◆ EXTRACTED TEXT ◆
+++++
Now we are in the days when AOL start up discs are so prevalent they are used as wall hangings, bird scarers, place mats and ashtrays and the Internet has morphed. It has changed, the media would have us believe, into some sprawling, hard to control, hyperactive Gorgon that traps innocent people into Gaming Worlds and never lets them go. A place that nurtures anti-social behaviour and enables isolation.
Of course it can be all those things, but it can also be a source of great fun and sociability. It can be a life line in many cases where, for example, you may be a new mother, feeling totally alone, and then you can log into www.mumsnet.com, or myriad other sites, and realise that what you are going through at 4am with eau de nappy burned into your nasal passages and your hair on end, is actually normal, and not even out of the ordinary. You can link with other people who feel the same way that you do, and who, hopefully, will not shout you down for it. (Yes, yes, I am well aware there are Militants out there but let’s not give them any more page room than they deserve.)
This brings me around to the subject, not so neatly I admit, of food blogging. The day that I found a food blog, my eyes were as wide and round as Botham’s Yorkshire teacakes. Oh I had joined recipe sites before and found them useful, but, ultimately, wanting. Some were passionless places, some even run by people who just wanted some control and grip over their contributors. If your food ideas disagreed with theirs, heaven forfend. You were outcast into the cold, left only to wander WalMart, or Sainsburys, in search of inspiration. Luckily I shrugged that off, after a while, and branched out into finding fellow food lovers. Not just cooks, oh no, but people passionate about ingredients and contents, the history of food and how it speaks to us, the memories that go to make up a part of each dish that we serve.
+++++
◆ DATA FOR REVIEW ◆
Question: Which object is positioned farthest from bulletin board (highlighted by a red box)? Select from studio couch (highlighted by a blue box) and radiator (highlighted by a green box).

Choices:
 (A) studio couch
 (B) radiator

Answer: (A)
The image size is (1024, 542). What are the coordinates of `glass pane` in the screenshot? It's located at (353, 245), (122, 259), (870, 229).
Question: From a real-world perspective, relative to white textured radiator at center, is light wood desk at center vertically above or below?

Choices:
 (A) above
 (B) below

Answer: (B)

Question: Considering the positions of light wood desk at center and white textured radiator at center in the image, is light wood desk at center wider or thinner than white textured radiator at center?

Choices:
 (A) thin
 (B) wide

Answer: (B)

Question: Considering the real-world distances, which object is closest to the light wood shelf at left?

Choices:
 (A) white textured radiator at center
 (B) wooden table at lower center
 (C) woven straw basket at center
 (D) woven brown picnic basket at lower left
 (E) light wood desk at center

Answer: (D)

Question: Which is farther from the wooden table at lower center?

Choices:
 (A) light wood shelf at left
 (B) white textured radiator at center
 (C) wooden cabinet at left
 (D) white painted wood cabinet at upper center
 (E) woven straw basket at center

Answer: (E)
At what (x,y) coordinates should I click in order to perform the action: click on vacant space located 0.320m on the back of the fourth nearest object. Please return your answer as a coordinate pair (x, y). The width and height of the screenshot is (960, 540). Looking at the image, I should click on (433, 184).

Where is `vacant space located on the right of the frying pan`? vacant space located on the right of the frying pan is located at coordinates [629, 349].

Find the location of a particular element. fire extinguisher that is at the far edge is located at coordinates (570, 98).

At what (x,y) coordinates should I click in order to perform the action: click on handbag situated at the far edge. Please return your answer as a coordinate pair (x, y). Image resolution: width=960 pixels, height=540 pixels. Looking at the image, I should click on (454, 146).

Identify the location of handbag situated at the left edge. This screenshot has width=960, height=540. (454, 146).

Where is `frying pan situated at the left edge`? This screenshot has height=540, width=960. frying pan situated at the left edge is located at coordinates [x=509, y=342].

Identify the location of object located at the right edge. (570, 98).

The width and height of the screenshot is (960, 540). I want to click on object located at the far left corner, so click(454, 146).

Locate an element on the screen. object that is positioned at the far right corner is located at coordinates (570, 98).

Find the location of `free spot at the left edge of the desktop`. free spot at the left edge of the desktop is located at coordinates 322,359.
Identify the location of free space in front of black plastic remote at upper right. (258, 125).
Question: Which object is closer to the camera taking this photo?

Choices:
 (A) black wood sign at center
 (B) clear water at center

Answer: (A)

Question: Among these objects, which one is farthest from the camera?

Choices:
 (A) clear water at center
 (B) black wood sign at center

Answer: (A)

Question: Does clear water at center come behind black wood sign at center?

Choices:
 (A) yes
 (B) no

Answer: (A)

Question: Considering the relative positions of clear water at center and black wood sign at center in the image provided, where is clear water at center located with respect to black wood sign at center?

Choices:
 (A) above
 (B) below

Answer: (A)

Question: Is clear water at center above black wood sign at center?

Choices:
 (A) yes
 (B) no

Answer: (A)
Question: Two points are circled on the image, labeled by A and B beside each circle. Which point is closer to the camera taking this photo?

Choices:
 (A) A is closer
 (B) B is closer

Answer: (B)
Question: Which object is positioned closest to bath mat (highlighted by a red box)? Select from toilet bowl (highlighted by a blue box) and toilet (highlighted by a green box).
+++++
◆ TO DO ◆
A: Reproduce the food blogging essay word for word, starting with "Now we are in" and going on through "and enables isolation.".
B: Write the next part of the food blogging essay, picking up after its last sentence.
The records are separate from the food blogging essay.

◆ OUTPUTS FOR THE TASKS ◆
A:
Now we are in the days when AOL start up discs are so prevalent they are used as wall hangings, bird scarers, place mats and ashtrays and the Internet has morphed. It has changed, the media would have us believe, into some sprawling, hard to control, hyperactive Gorgon that traps innocent people into Gaming Worlds and never lets them go. A place that nurtures anti-social behaviour and enables isolation.

B:
I found that the majority of food bloggers are like me. They love to eat, but more importantly they love to cook and share with others too. People who get to know me realise, after a while, that whilst I adore food, and oh my goodness I really do enjoy eating, cooking for someone and making them happy, or sated, is the best way for me to be happy too. This can, of course, lead to tragedy, and when a dish fails, or people don’t like it, then I get that small voice telling me that that I have failed my friends. I also have to say that when someone rejects what I have cooked, it is one of the most staggering solar plexus blows that can be dealt to me. Well, it used to be, thankfully I have managed to get over that one but there have been times when I have been in tears over a rejected dinner.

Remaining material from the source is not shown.